Qui a parlé de Webkit ? Nous avons parlé d’évolution. - Chez: Il y a du thé renversé au bord de la table | offene Ablage: nothing to hide (seenthis.net) | oAnth's day by day interests - via its scoop.it contacts | Scoop.it

 

Url de la source au blog: 

https://dutherenverseauborddelatable.wordpress.com/2013/02/23/qui-a-parle-de-webkit-nous-avons-parle-devolution

 

 

[...]

 

Il y a quelques jours, Opera a jeté l’éponge sur Presto et rejoint le mouvement Webkit. J’avoue avoir quelques doutes sur les conséquences stratégiques de ce mouvement pour Opera, mais ce n’est pas de cela que traite mon billet. Cette volte-face est bien entendu décevante. Décevante pour la communauté Mozilla car il semble bien que nous venons de perdre notre plus solide allié dans le combat pour la vie privée et le web ouvert.
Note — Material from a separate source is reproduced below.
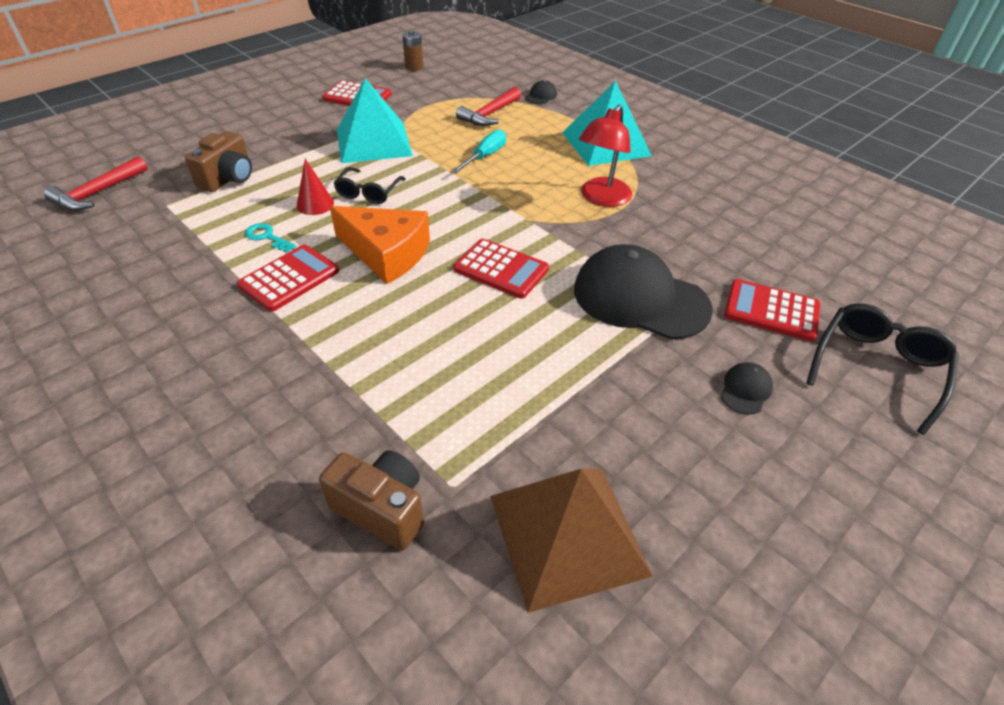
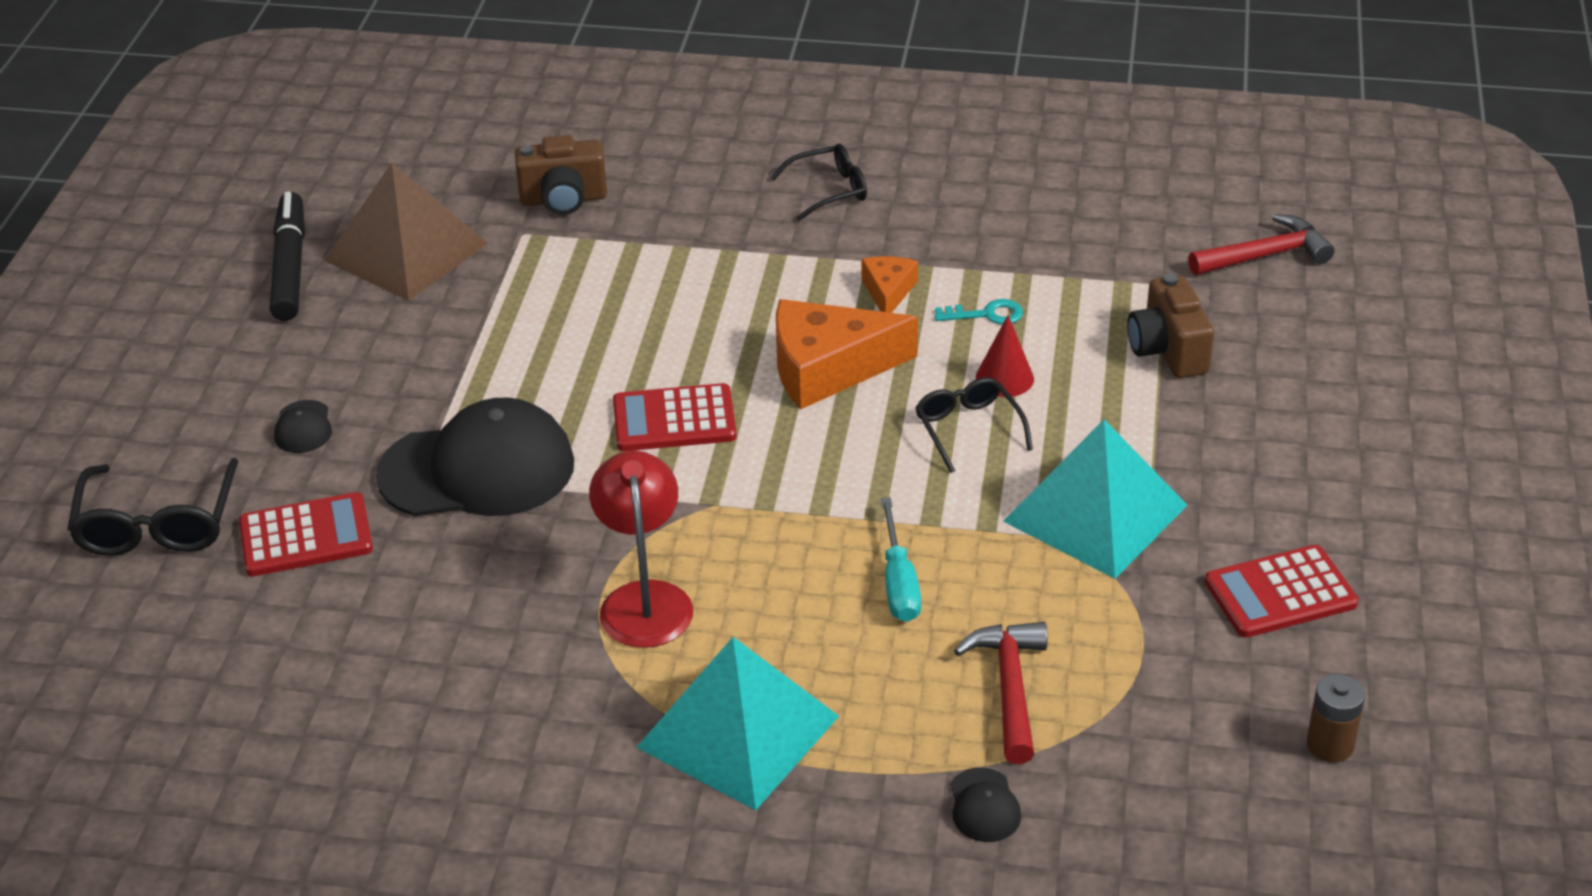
camera: 145 degrees right, 5 degrees down
(97, 193) = (1266, 255): red hammer -> red hammer turned 75 degrees clockwise
(198, 377) = (829, 190): none -> black glasses
(289, 278) = (888, 292): red calculator -> orange cheese
(692, 590) = (290, 267): none -> black marker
Décevante aussi car la raison avancée par Opera pour cet abandon est qu’il avait trop de développeurs qui développaient non pas des applications web mais des applications webkit.

 

 

C’est bien ce point qui m’inquiète, car il s’agit d’un réel danger pour l’avenir du web entier. À chaque fois qu’une application est développée à partir de standards ouverts, elle peut fonctionner sur tous les navigateurs standards – pas uniquement les navigateurs principaux, mais aussi des navigateurs moins connus ou des navigateurs qui n’existent pas encore. À l’inverse, par définition, une application webkit ne fonctionnera que sur les navigateurs webkit. Si vous êtes un développeur web, souvenez-vous de ces chiffres : cela signifie que votre application va rejeter environ 60% de ses utilisateurs potentiels. Et encore, ce chiffre suppose que 1/ tous les utilisateurs actuels d’Opera vont passer à webkit ; 2/ tous les navigateurs webkit sont compatibles bug-pour-bug et bizarrerie-pour-bizarrerie, ce qui est loin d’être le cas.